■ **EXERCISE DESCRIPTION**
Could you please write out each line of the records exactly, minus the pictures?

■ **RECORDS FOR THE EXERCISE**
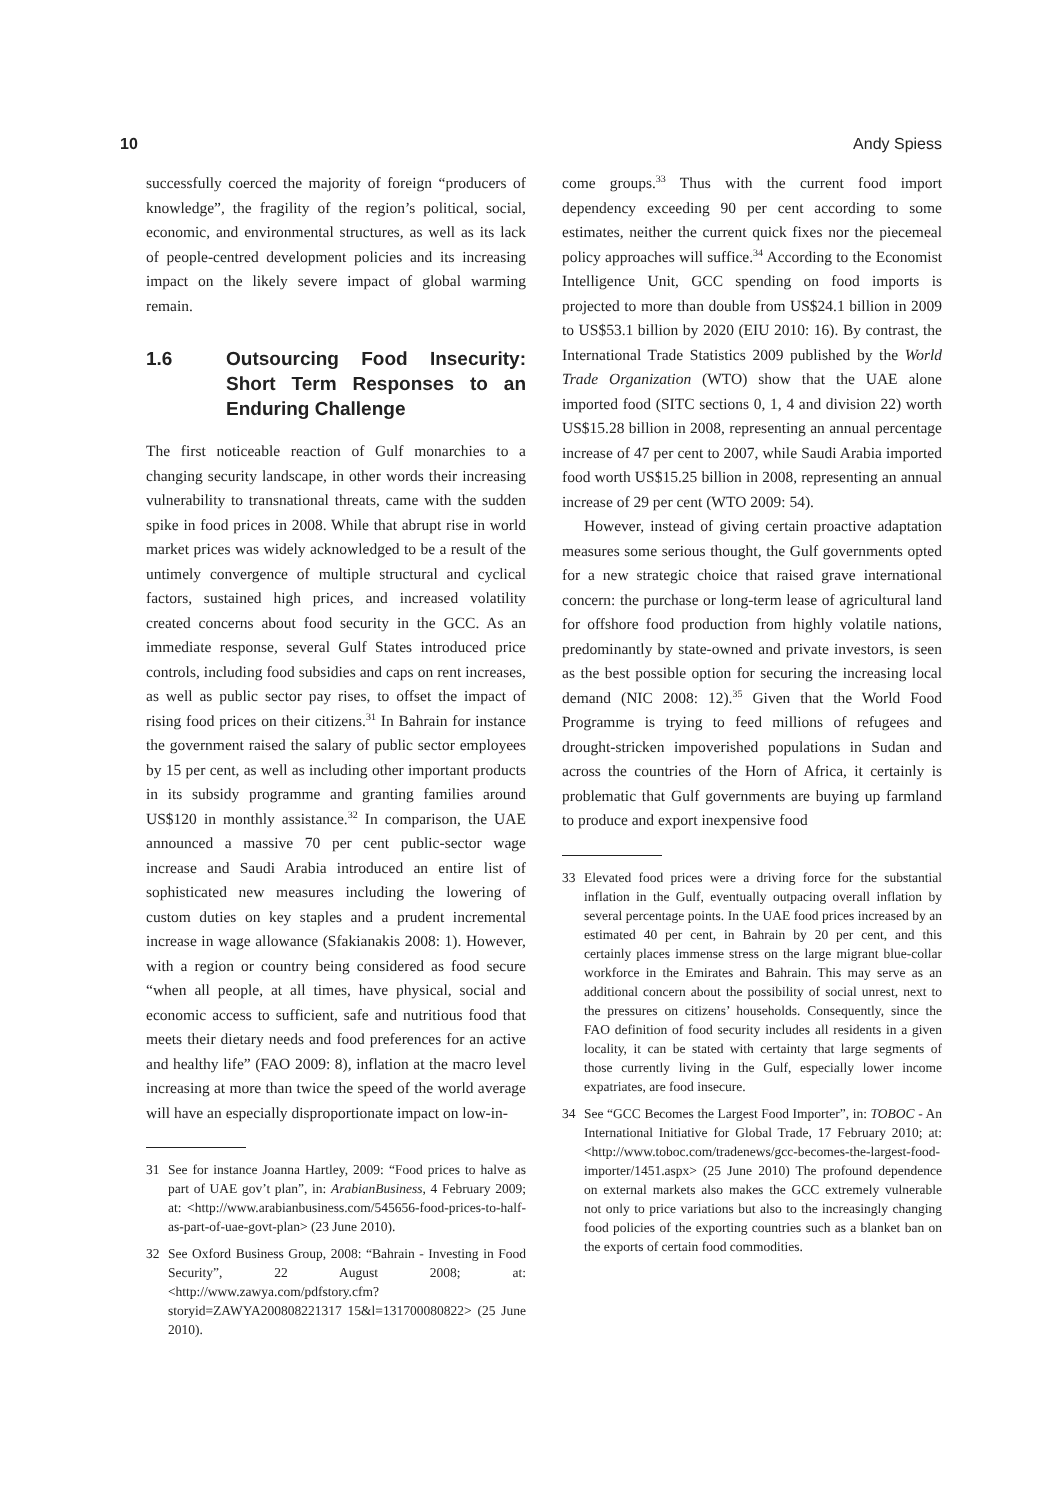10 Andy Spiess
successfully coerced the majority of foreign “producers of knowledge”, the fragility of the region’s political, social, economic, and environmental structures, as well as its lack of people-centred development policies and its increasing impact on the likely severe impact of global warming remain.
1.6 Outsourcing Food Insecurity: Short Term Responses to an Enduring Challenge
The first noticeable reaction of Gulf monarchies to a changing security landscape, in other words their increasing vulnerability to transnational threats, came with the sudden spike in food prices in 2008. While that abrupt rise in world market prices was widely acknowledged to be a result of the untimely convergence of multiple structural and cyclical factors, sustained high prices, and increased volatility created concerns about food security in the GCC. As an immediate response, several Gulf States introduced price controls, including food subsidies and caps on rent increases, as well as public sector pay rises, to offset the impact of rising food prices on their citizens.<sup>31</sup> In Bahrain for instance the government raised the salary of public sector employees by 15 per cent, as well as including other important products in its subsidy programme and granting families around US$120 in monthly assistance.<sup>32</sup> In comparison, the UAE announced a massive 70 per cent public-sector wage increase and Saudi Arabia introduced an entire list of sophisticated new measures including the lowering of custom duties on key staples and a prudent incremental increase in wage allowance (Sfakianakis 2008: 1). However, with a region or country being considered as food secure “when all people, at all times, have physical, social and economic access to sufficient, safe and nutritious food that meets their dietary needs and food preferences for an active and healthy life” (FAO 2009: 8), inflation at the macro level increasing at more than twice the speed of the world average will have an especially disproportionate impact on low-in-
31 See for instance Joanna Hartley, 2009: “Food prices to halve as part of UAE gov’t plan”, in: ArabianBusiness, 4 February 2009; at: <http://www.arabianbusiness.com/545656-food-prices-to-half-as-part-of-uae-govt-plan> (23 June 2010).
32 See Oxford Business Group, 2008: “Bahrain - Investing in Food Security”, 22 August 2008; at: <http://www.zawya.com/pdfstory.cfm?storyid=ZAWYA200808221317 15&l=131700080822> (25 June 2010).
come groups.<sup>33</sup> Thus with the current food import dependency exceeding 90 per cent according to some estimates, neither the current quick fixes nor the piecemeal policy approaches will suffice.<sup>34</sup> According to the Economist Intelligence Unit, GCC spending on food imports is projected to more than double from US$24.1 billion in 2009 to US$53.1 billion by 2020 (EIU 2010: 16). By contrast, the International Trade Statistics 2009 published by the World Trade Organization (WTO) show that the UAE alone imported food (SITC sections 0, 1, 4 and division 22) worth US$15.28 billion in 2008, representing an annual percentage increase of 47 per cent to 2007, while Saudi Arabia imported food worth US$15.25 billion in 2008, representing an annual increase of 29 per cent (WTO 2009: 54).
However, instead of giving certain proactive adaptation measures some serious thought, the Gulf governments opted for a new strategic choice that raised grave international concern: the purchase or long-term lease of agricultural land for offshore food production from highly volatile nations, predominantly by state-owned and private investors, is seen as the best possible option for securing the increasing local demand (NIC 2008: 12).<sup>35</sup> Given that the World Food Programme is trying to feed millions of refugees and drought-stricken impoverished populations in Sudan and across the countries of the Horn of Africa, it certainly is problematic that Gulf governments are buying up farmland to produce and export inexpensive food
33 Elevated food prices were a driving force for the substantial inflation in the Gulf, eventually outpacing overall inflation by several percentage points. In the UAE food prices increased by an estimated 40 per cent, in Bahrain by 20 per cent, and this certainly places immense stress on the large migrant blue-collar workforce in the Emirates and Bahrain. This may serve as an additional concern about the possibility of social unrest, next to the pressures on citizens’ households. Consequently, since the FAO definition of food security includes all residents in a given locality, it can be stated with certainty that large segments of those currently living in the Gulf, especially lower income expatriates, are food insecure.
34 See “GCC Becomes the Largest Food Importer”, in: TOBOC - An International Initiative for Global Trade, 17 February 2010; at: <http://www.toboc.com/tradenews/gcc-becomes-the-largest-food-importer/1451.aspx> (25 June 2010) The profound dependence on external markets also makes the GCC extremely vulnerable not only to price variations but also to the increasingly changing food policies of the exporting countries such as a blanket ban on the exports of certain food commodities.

■ **ANSWER SECTION**
10 Andy Spiess
successfully coerced the majority of foreign “producers of knowledge”, the fragility of the region’s political, social, economic, and environmental structures, as well as its lack of people-centred development policies and its increasing impact on the likely severe impact of global warming remain.
1.6 Outsourcing Food Insecurity: Short Term Responses to an Enduring Challenge
The first noticeable reaction of Gulf monarchies to a changing security landscape, in other words their increasing vulnerability to transnational threats, came with the sudden spike in food prices in 2008. While that abrupt rise in world market prices was widely acknowledged to be a result of the untimely convergence of multiple structural and cyclical factors, sustained high prices, and increased volatility created concerns about food security in the GCC. As an immediate response, several Gulf States introduced price controls, including food subsidies and caps on rent increases, as well as public sector pay rises, to offset the impact of rising food prices on their citizens.<sup>31</sup> In Bahrain for instance the government raised the salary of public sector employees by 15 per cent, as well as including other important products in its subsidy programme and granting families around US$120 in monthly assistance.<sup>32</sup> In comparison, the UAE announced a massive 70 per cent public-sector wage increase and Saudi Arabia introduced an entire list of sophisticated new measures including the lowering of custom duties on key staples and a prudent incremental increase in wage allowance (Sfakianakis 2008: 1). However, with a region or country being considered as food secure “when all people, at all times, have physical, social and economic access to sufficient, safe and nutritious food that meets their dietary needs and food preferences for an active and healthy life” (FAO 2009: 8), inflation at the macro level increasing at more than twice the speed of the world average will have an especially disproportionate impact on low-in-
31 See for instance Joanna Hartley, 2009: “Food prices to halve as part of UAE gov’t plan”, in: ArabianBusiness, 4 February 2009; at: <http://www.arabianbusiness.com/545656-food-prices-to-half-as-part-of-uae-govt-plan> (23 June 2010).
32 See Oxford Business Group, 2008: “Bahrain - Investing in Food Security”, 22 August 2008; at: <http://www.zawya.com/pdfstory.cfm?storyid=ZAWYA200808221317 15&l=131700080822> (25 June 2010).
come groups.<sup>33</sup> Thus with the current food import dependency exceeding 90 per cent according to some estimates, neither the current quick fixes nor the piecemeal policy approaches will suffice.<sup>34</sup> According to the Economist Intelligence Unit, GCC spending on food imports is projected to more than double from US$24.1 billion in 2009 to US$53.1 billion by 2020 (EIU 2010: 16). By contrast, the International Trade Statistics 2009 published by the World Trade Organization (WTO) show that the UAE alone imported food (SITC sections 0, 1, 4 and division 22) worth US$15.28 billion in 2008, representing an annual percentage increase of 47 per cent to 2007, while Saudi Arabia imported food worth US$15.25 billion in 2008, representing an annual increase of 29 per cent (WTO 2009: 54).
However, instead of giving certain proactive adaptation measures some serious thought, the Gulf governments opted for a new strategic choice that raised grave international concern: the purchase or long-term lease of agricultural land for offshore food production from highly volatile nations, predominantly by state-owned and private investors, is seen as the best possible option for securing the increasing local demand (NIC 2008: 12).<sup>35</sup> Given that the World Food Programme is trying to feed millions of refugees and drought-stricken impoverished populations in Sudan and across the countries of the Horn of Africa, it certainly is problematic that Gulf governments are buying up farmland to produce and export inexpensive food
33 Elevated food prices were a driving force for the substantial inflation in the Gulf, eventually outpacing overall inflation by several percentage points. In the UAE food prices increased by an estimated 40 per cent, in Bahrain by 20 per cent, and this certainly places immense stress on the large migrant blue-collar workforce in the Emirates and Bahrain. This may serve as an additional concern about the possibility of social unrest, next to the pressures on citizens’ households. Consequently, since the FAO definition of food security includes all residents in a given locality, it can be stated with certainty that large segments of those currently living in the Gulf, especially lower income expatriates, are food insecure.
34 See “GCC Becomes the Largest Food Importer”, in: TOBOC - An International Initiative for Global Trade, 17 February 2010; at: <http://www.toboc.com/tradenews/gcc-becomes-the-largest-food-importer/1451.aspx> (25 June 2010) The profound dependence on external markets also makes the GCC extremely vulnerable not only to price variations but also to the increasingly changing food policies of the exporting countries such as a blanket ban on the exports of certain food commodities.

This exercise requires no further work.